Mas foi com essa fama que pas­sou a ser visado pelo regime mi­litar. Era visto como um cara ne­gro que poderia organizar e incitar atos subversivos. Eles temiam que surgisse algo parecido com uma célula dos Panteras Negras por aqui. No ano de 2009 ele cedeu uma entrevista sobre o assunto em que dizia sobre o conturbado período político: “Eles (os milita­res) aproveitaram a oportunidade porque ‘pô, esse negão tá agitan­do, vamos mandar ele embora. Ele tá falando pra negrada não alisar mais o cabelo.

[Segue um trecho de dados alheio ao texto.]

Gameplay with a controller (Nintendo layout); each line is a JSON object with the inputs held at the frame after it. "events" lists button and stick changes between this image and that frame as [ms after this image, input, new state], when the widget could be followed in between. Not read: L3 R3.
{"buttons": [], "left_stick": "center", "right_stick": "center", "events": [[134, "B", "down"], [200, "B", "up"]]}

Ele tá falando que a maneira de se vestir é outra’… en­tende? ‘Ele é pernicioso’”.

 

 

LETRA DA MÚSICA “SE JESUS FOSSE UM HOMEM DE COR (DEUS NEGRO)”, DE TONY TORNADO:

Glória, glória, aleluia

Glória, glória, paz e amor

Gloria, gloria, aleluia

O meu Cristo não tem cor

Talvez ninguém tenha pensando no que eu pensei

Durante a noite que passou

Ou se pensou, ficou calado pra não ver

Um mundo inteiro reagir

A minha fé não modifica e nem se abala

Mas eu não posso me calar

Minha pergunta necessita uma resposta

Será que alguém me pode dar?

Você teria por ele esse mesmo amor se Jesus fosse um homem de cor? (4x)

Glória, glória, aleluia

Glória, glória, paz e amor

Glória, glória, aleluia

O meu Cristo não tem cor

Talvez ninguém tenha passado que eu passei

E os meus problemas são de cor

Eu quis pintar meu céu de azul de amor e paz

E o mundo inteiro não deixou

A minha fé não modifica e nem se abala

Mas eu não posso me calar

Minha pergunta necessita uma resposta

Será que alguém me pode dar?

Você teria por ele esse mesmo amor se Jesus fosse um homem de cor?